[[ Data to process, beginning ]]

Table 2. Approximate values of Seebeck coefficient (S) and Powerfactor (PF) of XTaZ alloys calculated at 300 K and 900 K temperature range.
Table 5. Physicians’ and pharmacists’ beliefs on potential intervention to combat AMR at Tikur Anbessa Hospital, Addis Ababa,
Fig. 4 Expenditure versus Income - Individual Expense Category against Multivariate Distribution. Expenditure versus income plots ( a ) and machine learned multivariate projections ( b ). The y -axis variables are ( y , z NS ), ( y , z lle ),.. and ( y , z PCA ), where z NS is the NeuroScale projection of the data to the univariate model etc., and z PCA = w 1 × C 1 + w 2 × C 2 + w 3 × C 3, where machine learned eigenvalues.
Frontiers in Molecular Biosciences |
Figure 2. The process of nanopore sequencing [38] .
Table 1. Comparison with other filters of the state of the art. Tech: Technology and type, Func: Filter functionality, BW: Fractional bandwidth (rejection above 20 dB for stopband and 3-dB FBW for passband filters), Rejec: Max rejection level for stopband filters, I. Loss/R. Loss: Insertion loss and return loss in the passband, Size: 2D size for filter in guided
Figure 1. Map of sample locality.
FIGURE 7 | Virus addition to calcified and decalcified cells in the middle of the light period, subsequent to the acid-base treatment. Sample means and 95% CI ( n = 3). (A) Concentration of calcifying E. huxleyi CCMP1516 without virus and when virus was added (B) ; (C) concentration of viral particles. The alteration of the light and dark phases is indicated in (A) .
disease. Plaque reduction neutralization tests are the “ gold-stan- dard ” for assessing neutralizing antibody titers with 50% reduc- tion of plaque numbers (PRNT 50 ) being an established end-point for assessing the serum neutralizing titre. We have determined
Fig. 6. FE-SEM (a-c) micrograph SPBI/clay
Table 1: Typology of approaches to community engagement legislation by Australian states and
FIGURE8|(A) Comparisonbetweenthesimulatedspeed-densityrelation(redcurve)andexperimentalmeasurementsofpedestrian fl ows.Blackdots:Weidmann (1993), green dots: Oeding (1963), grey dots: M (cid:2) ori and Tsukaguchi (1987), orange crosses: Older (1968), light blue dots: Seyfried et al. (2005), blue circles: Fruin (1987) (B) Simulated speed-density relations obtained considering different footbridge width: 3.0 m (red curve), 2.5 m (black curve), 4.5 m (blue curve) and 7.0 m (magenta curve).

[[ Data to process, end ]]

▶ [Brief] Every record above must be repeated word for word.

▶ [Answer box]
Table 2. Approximate values of Seebeck coefficient (S) and Powerfactor (PF) of XTaZ alloys calculated at 300 K and 900 K temperature range.
Table 5. Physicians’ and pharmacists’ beliefs on potential intervention to combat AMR at Tikur Anbessa Hospital, Addis Ababa,
Fig. 4 Expenditure versus Income - Individual Expense Category against Multivariate Distribution. Expenditure versus income plots ( a ) and machine learned multivariate projections ( b ). The y -axis variables are ( y , z NS ), ( y , z lle ),.. and ( y , z PCA ), where z NS is the NeuroScale projection of the data to the univariate model etc., and z PCA = w 1 × C 1 + w 2 × C 2 + w 3 × C 3, where machine learned eigenvalues.
Frontiers in Molecular Biosciences |
Figure 2. The process of nanopore sequencing [38] .
Table 1. Comparison with other filters of the state of the art. Tech: Technology and type, Func: Filter functionality, BW: Fractional bandwidth (rejection above 20 dB for stopband and 3-dB FBW for passband filters), Rejec: Max rejection level for stopband filters, I. Loss/R. Loss: Insertion loss and return loss in the passband, Size: 2D size for filter in guided
Figure 1. Map of sample locality.
FIGURE 7 | Virus addition to calcified and decalcified cells in the middle of the light period, subsequent to the acid-base treatment. Sample means and 95% CI ( n = 3). (A) Concentration of calcifying E. huxleyi CCMP1516 without virus and when virus was added (B) ; (C) concentration of viral particles. The alteration of the light and dark phases is indicated in (A) .
disease. Plaque reduction neutralization tests are the “ gold-stan- dard ” for assessing neutralizing antibody titers with 50% reduc- tion of plaque numbers (PRNT 50 ) being an established end-point for assessing the serum neutralizing titre. We have determined
Fig. 6. FE-SEM (a-c) micrograph SPBI/clay
Table 1: Typology of approaches to community engagement legislation by Australian states and
FIGURE8|(A) Comparisonbetweenthesimulatedspeed-densityrelation(redcurve)andexperimentalmeasurementsofpedestrian fl ows.Blackdots:Weidmann (1993), green dots: Oeding (1963), grey dots: M (cid:2) ori and Tsukaguchi (1987), orange crosses: Older (1968), light blue dots: Seyfried et al. (2005), blue circles: Fruin (1987) (B) Simulated speed-density relations obtained considering different footbridge width: 3.0 m (red curve), 2.5 m (black curve), 4.5 m (blue curve) and 7.0 m (magenta curve).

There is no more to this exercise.